◆ 任务要求
根据关于鱼类食性的选文，草鱼幼鱼期的食性经历了哪三个阶段？

荣 华，张 雷，王晓雯，武祥伟，王金浩，胡 青，毕保良，孔令富，豆腾飞

(1．襄阳职业技术学院，湖北襄阳 441050；2．云南农业大学动物科学技术学院，昆明 650201；3．云南华衡检测技术有限公司，昆明 650201)

食性是鱼类在进化过程中，依其生存环境和饵料生物来源逐渐形成的食物偏好习性[1-2]。鱼类食性以进食方式和食物内容划分为植物食性、动物食性、杂食性及滤食性[3]。鱼类的食性受到诸多因素的影响，不仅与内在遗传和生理因素如食欲、摄食器官、消化道结构、消化酶活性有关，还与外在的饵料生物、环境及消化道微生物等有关[4]。许多鱼类从幼鱼生长至成鱼，都会发生一定的食性转变，如草鱼幼鱼期食性经历三个阶段：浮游动物食性阶段、食性转变阶段和草食性阶段[5]，诸多因素的存在增加了鱼类食性界定难度。而判定鱼类食性是研究鱼类营养学的基础，对研制鱼类饲料和科学投喂具有重要意义。

鱼类食性与其肠道消化酶活性密切相关，如HIDALGO等[6]研究发现鳗鲡(Anguillajaponica) 的淀粉酶活性比虹鳟(Oncorhynchusmykiss)的高；草食性和杂食性鱼类的淀粉酶活性要高于肉食性鱼类[7]。鱼类的食性也与消化器官的发育及机能、肠道微生物的群落结构密切相关[8-9]。本实验选取草鱼(Ctenopharyngodonidellus)、鳜(Sinipercachuatsi)、滇池高背鲫(Carassiusauratus)、昆明裂腹鱼(Shizothoraxgrahami)分别作为草食、肉食、杂食和滤食性鱼类代表，通过分析鱼类食性与肠道结构和消化酶活性的关系，评价不同食性鱼类对各类营养物质的消化利用潜力，为合理配置饲料、科学投喂提供理论基础。

◆ 已存条目

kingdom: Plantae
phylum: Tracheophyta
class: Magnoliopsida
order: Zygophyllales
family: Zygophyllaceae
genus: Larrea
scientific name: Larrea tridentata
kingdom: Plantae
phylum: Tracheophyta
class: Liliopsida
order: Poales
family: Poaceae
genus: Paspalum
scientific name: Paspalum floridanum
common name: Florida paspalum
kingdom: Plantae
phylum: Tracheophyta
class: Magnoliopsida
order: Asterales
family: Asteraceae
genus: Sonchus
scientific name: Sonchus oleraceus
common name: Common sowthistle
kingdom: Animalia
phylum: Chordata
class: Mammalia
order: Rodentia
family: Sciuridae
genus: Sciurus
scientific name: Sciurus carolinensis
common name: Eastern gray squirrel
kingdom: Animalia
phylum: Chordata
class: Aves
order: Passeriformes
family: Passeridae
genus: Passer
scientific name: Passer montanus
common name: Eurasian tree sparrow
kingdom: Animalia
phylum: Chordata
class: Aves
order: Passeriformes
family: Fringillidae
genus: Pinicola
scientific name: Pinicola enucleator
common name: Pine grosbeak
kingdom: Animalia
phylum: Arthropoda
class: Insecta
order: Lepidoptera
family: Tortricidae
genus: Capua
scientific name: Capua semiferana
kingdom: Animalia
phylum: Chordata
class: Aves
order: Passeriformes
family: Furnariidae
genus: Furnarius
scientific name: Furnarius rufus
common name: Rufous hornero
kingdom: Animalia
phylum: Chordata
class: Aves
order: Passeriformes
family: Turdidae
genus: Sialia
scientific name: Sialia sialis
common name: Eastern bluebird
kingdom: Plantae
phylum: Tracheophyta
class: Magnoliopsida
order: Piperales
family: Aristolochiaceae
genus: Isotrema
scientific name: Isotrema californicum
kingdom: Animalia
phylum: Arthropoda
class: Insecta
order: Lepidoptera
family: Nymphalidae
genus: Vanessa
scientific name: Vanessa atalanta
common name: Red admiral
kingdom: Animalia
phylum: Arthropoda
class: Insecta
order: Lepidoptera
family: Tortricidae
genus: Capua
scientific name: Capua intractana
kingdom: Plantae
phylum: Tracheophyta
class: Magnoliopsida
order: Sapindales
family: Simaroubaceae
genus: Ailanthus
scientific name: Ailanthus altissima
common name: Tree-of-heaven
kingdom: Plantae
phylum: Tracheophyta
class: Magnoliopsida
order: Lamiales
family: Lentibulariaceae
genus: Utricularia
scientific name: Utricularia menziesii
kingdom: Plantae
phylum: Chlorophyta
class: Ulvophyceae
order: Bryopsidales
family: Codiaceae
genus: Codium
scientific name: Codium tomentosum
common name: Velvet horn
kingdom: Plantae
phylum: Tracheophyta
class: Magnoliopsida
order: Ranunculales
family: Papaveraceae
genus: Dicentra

◆ 作答区域
浮游动物食性阶段、食性转变阶段和草食性阶段。